Oriental poppies provide perennial garden flowers valued for their large, colorful blossoms, longevity and ease of care. Native to central Asia, these plants have adapted well to conditions in the United States. They produce flowers in spring in shades of orange, pink, maroon, purple or white, and quickly die back when temperatures rise. By entering dormancy in summer when moisture is less abundant, Oriental poppies survive until fall, when new foliage emerges. Oriental poppies grow in USDA Plant Hardiness Zones 2 through 7 and thrive in most temperate regions of the country. Care for Oriential poppies by mulching the planting area and watering regularly.
Plant oriental poppies during mid-spring, after all danger of frost has passed. Choose a planting site that receives six to eight hours of direct sunlight each day.

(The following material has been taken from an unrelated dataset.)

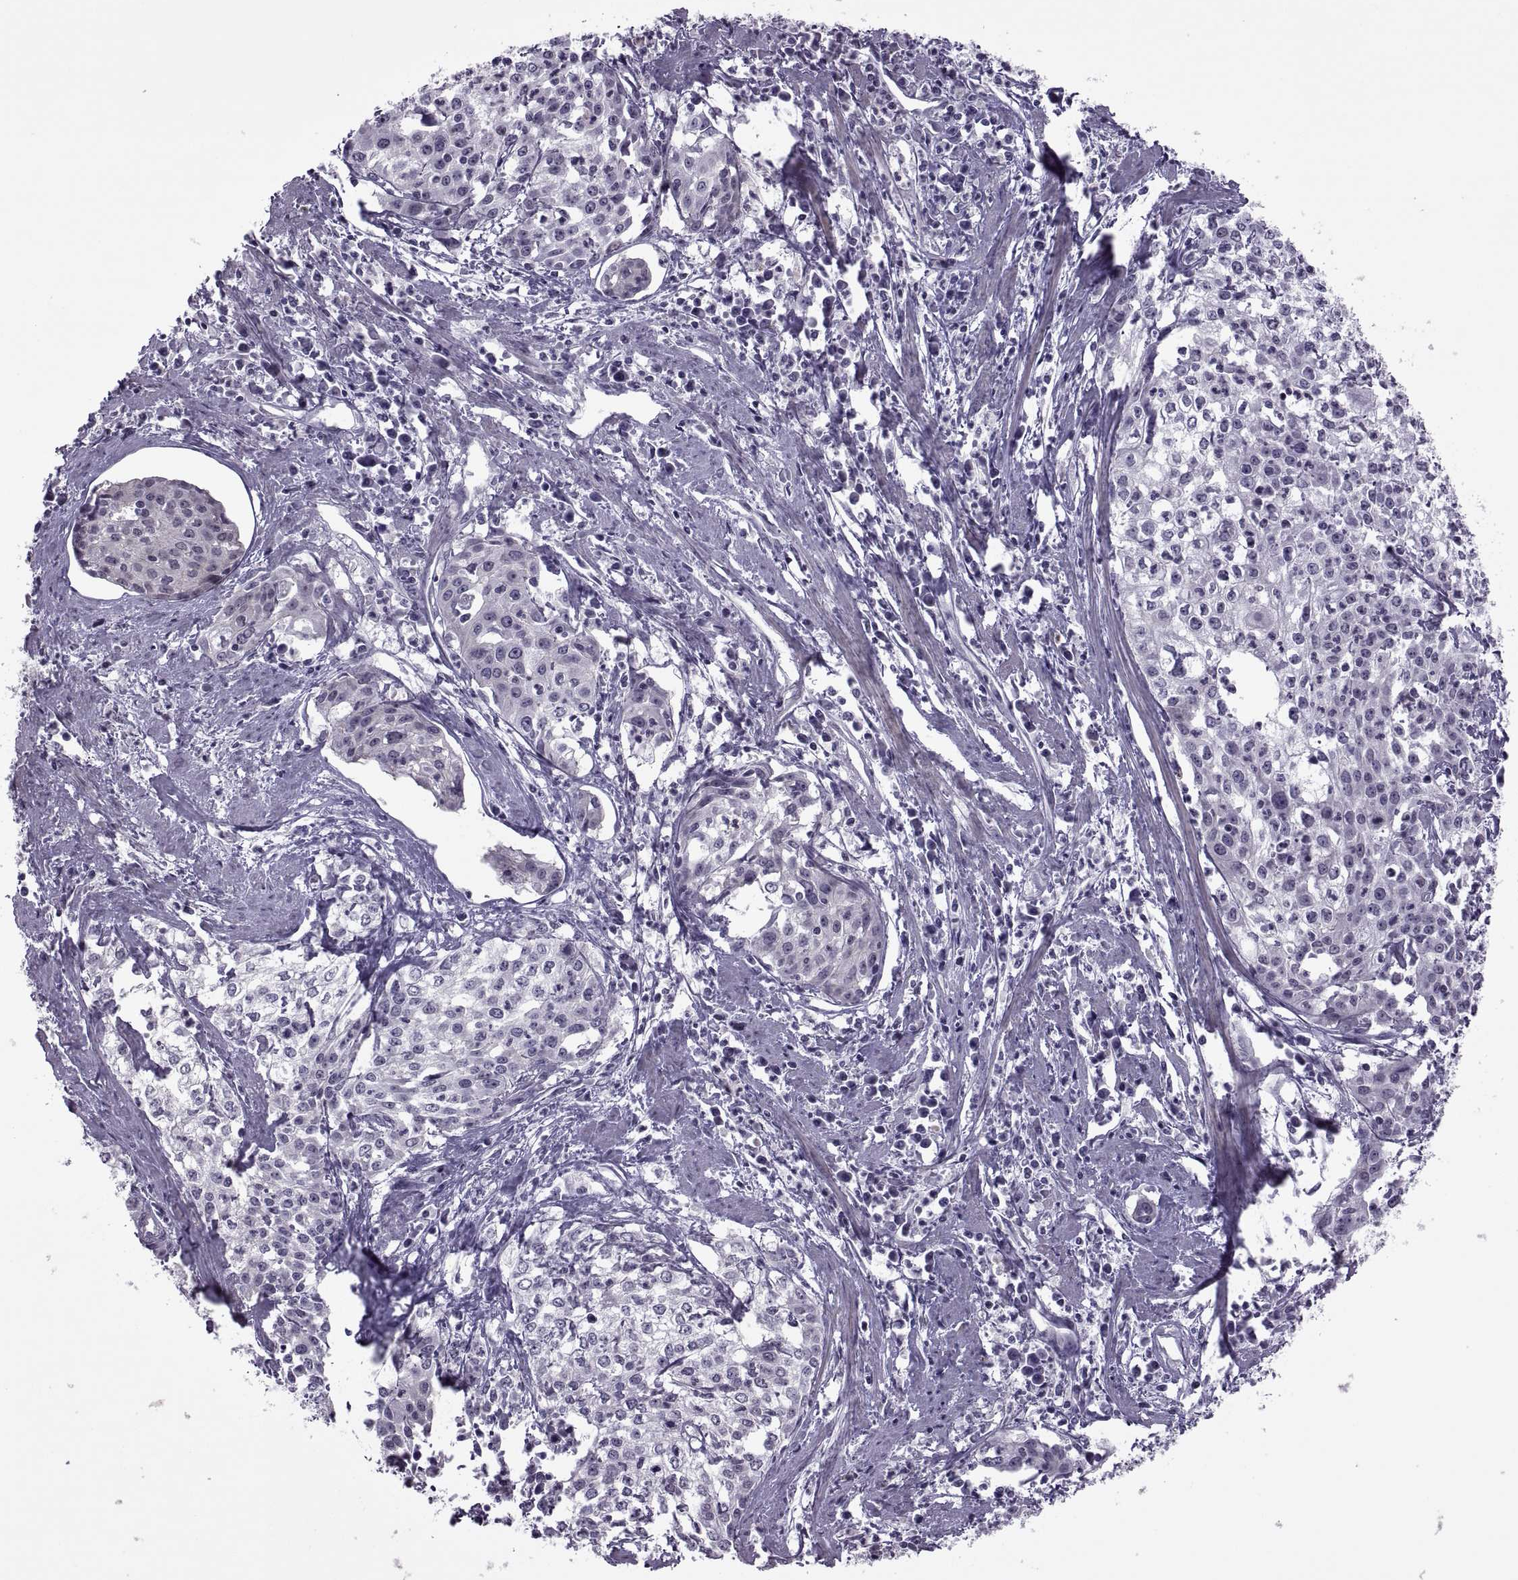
{"staining": {"intensity": "negative", "quantity": "none", "location": "none"}, "tissue": "cervical cancer", "cell_type": "Tumor cells", "image_type": "cancer", "snomed": [{"axis": "morphology", "description": "Squamous cell carcinoma, NOS"}, {"axis": "topography", "description": "Cervix"}], "caption": "This histopathology image is of squamous cell carcinoma (cervical) stained with immunohistochemistry to label a protein in brown with the nuclei are counter-stained blue. There is no expression in tumor cells.", "gene": "ODF3", "patient": {"sex": "female", "age": 39}}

Space oriental poppies 2 to 3 feet apart for the best results.
Spread a 3-inch layer of mulch over the soil surrounding the flowers to minimize weeds, increase moisture conservation and release additional nutrients into the soil. Begin the layer at least 3 inches from the base of the poppies to allow air circulation and room for new growth.
Water oriental poppies once each week during spring and summer. Reduce the frequency of water applications to once every two weeks during fall and winter when the plant is dormant. Apply water directly to the soil to reduce the chance of disease.
Fertilize the soil twice per year, once in early spring and again in early fall, using a balanced 10-10-10 NPK fertilizer. Water immediately after applying to release the nutrients into the soil. Apply following the manufacturer's instructions for proper dosage.
Pinch off dead or faded oriental poppy flowers to conserve nutrients, prevent self-propagation and encourage the formation of new blossoms. Sever the flowers at their point of origin to minimize damage and reduce the chance of disease.